I had low expectations. I booked it principally because I wanted to see the theatre. (What middle-class lunacy.) I thought the show might be "child" friendly.  And I thought it would be an excellent way to spend a Saturday night.

Don't get me wrong. I didn't create the holiday purely so that I could visit the theatre. Oh ho no. But if it just so happened that our half term break was located conveniently near the temptingly titled Theatre By The Lake, I did not have the strength of mind to shun it.

And it is a gorgeous little theatre. Very modern. A great size. It seats about 300 in the proscenium arch space. It also has a studio theatre. Glass fronted. Beautiful location. The proscenium arch space has great accoustics and excellent sight lines as modern theatres usually do. Needless to say, I'm trying to work out when and how I could possibly scrabble together £15,000 to do a show there.

But that's by the by. 

Dial M For Murder is an excellent play. I was expecting a chilling but laboured Agatha Christie style romp. I got a very elegantly structured, funny, tense, excellently acted, beautifully designed tale of justice avenged. A delight.

It's a daft story. Guy decides to kill his wife. (Who happens to be having an affair but marvellously, he doesn't know that. He just wants her money.) He hires someone to do it. It doesn't quite go according to plan. The hired hand ends up dead. The wife is tried and found guilty of murder. She is sentenced to prison for life. 

It would be easy - so very easy - to do this play ironically. To play it for laughs. To make it a little bit glib and throwaway and even, heaven forfend, pantomimey. But to the great credit of director Sarah Punshon, they didn't.

They did it perfectly sincerely. Acting, mannerisms, accents, delivery - all felt entirely in keeping with the customs of the time. (For all I know about the customs of the time.) The delivery was pitch perfect. So you get sucked into actually caring about this ludicrous story.  

The set was gorgeous which helped. Beautifully designed and I know I've said that already but this was the kind of set that I used to expect from Pitlochry but haven't seen so much in recent times. It was excellently put together to make the story telling as fluent as it could be. No mean feat with people sneaking around in the half light, bursting out from behind curtains and the like. It was very well thought through. The furniture was lovely. The attention to detail was marvellous. I latched onto the sewing box before the show started as an example of the loving detail. Only to discover it was integral to the plot. But still, it was beautiful. All beautiful. 

The actors were excellent. The men were great. The husband was a proper cad. The lover sweet if apparently slightly ineffectual - until the final hour. The villain was villainous. And the Police Inspector cleverly appeared ineffectual but was not.

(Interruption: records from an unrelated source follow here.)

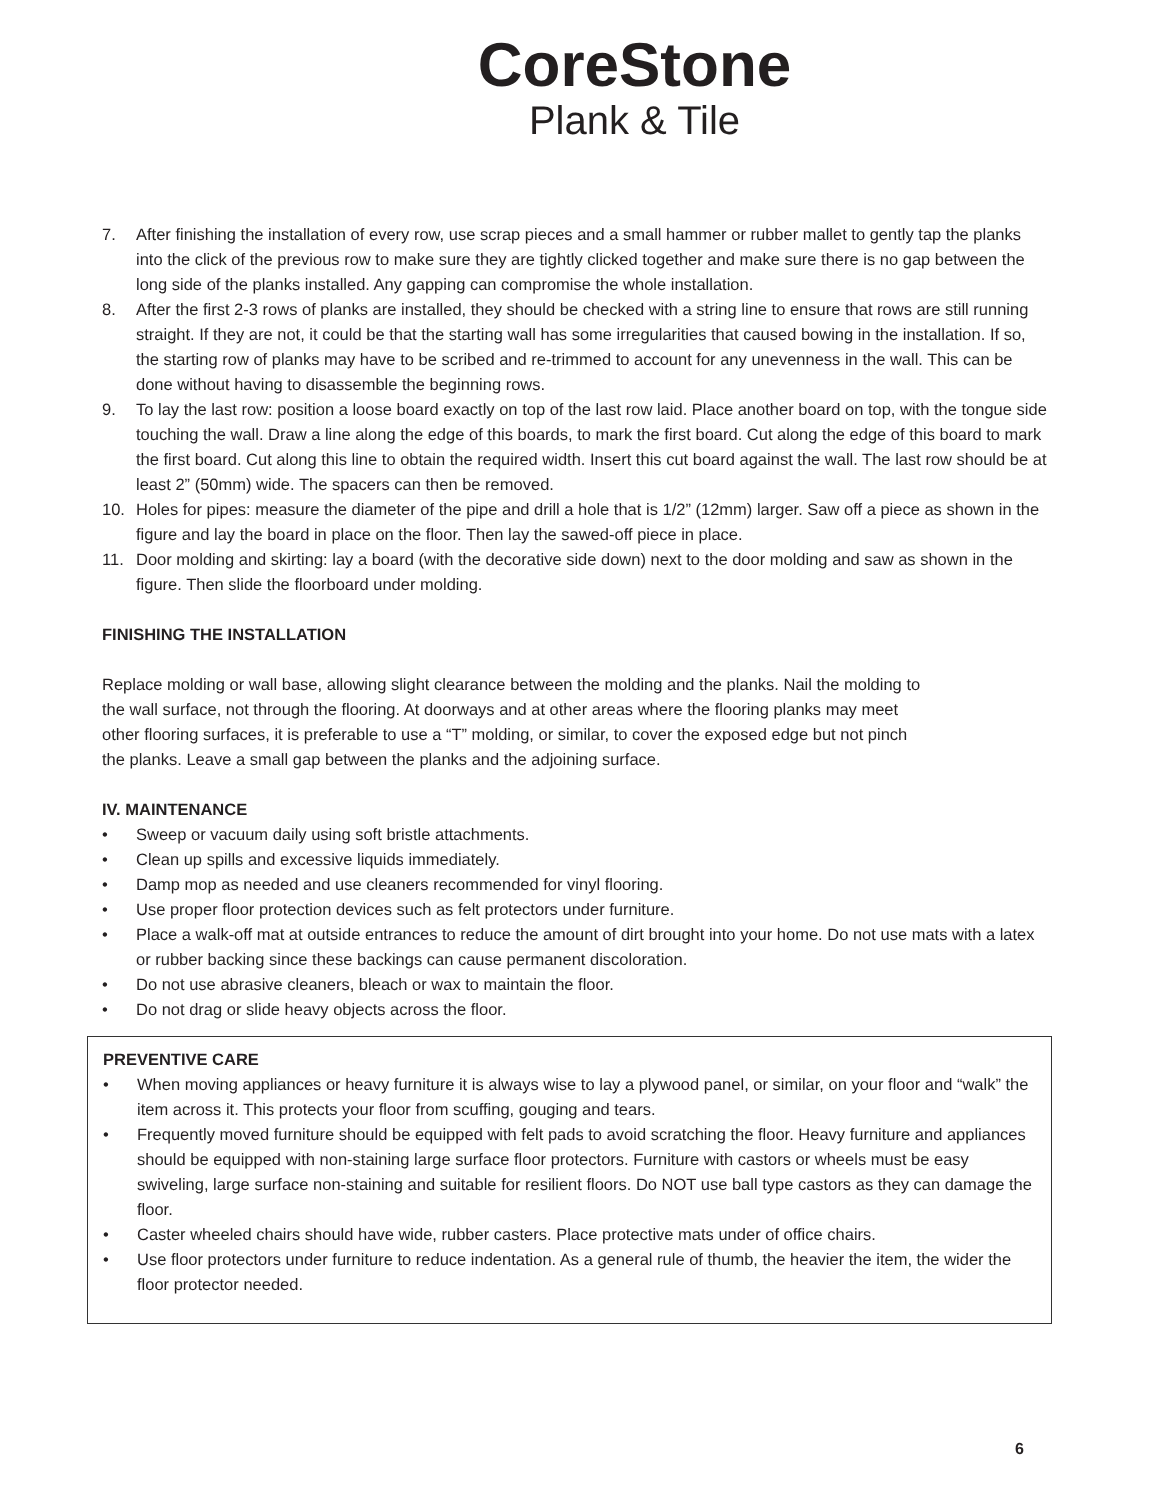CoreStone
Plank & Tile
7. After finishing the installation of every row, use scrap pieces and a small hammer or rubber mallet to gently tap the planks into the click of the previous row to make sure they are tightly clicked together and make sure there is no gap between the long side of the planks installed. Any gapping can compromise the whole installation.
8. After the first 2-3 rows of planks are installed, they should be checked with a string line to ensure that rows are still running straight. If they are not, it could be that the starting wall has some irregularities that caused bowing in the installation. If so, the starting row of planks may have to be scribed and re-trimmed to account for any unevenness in the wall. This can be done without having to disassemble the beginning rows.
9. To lay the last row: position a loose board exactly on top of the last row laid. Place another board on top, with the tongue side touching the wall. Draw a line along the edge of this boards, to mark the first board. Cut along the edge of this board to mark the first board. Cut along this line to obtain the required width. Insert this cut board against the wall. The last row should be at least 2” (50mm) wide. The spacers can then be removed.
10. Holes for pipes: measure the diameter of the pipe and drill a hole that is 1/2” (12mm) larger. Saw off a piece as shown in the figure and lay the board in place on the floor. Then lay the sawed-off piece in place.
11. Door molding and skirting: lay a board (with the decorative side down) next to the door molding and saw as shown in the figure. Then slide the floorboard under molding.
FINISHING THE INSTALLATION
Replace molding or wall base, allowing slight clearance between the molding and the planks. Nail the molding to the wall surface, not through the flooring. At doorways and at other areas where the flooring planks may meet other flooring surfaces, it is preferable to use a “T” molding, or similar, to cover the exposed edge but not pinch the planks. Leave a small gap between the planks and the adjoining surface.
IV. MAINTENANCE
• Sweep or vacuum daily using soft bristle attachments.
• Clean up spills and excessive liquids immediately.
• Damp mop as needed and use cleaners recommended for vinyl flooring.
• Use proper floor protection devices such as felt protectors under furniture.
• Place a walk-off mat at outside entrances to reduce the amount of dirt brought into your home. Do not use mats with a latex or rubber backing since these backings can cause permanent discoloration.
• Do not use abrasive cleaners, bleach or wax to maintain the floor.
• Do not drag or slide heavy objects across the floor.
PREVENTIVE CARE
• When moving appliances or heavy furniture it is always wise to lay a plywood panel, or similar, on your floor and “walk” the item across it. This protects your floor from scuffing, gouging and tears.
• Frequently moved furniture should be equipped with felt pads to avoid scratching the floor. Heavy furniture and appliances should be equipped with non-staining large surface floor protectors. Furniture with castors or wheels must be easy swiveling, large surface non-staining and suitable for resilient floors. Do NOT use ball type castors as they can damage the floor.
• Caster wheeled chairs should have wide, rubber casters. Place protective mats under of office chairs.
• Use floor protectors under furniture to reduce indentation. As a general rule of thumb, the heavier the item, the wider the floor protector needed.
6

But Sheila was the star of the show. Laura Darrall. Sweet, simpering, enfeebled by her murderous experience, majestic in the tragedy of her unjust sentence. And all delivered in this simpering voice that easily could have strayed into dislikeable hysteria but did not. By the play's close, I was genuinely glad that - but wait, I won't give the game away. 

My only criticism - and it's so nitpicky! - is poor Sheila's beautiful jade green dress in her opening scenes appears to be ripping slightly at the seams. Fair play to it. It's withstood the best part of a season. And wouldn't take patching comfortably. But maybe it was a deliberate act to indicate that they've fallen recently on harder times...

In short, I loved it. Four stars from me. And a little place in my heart now filled up with The Theatre By The Lakes. I hope to be back.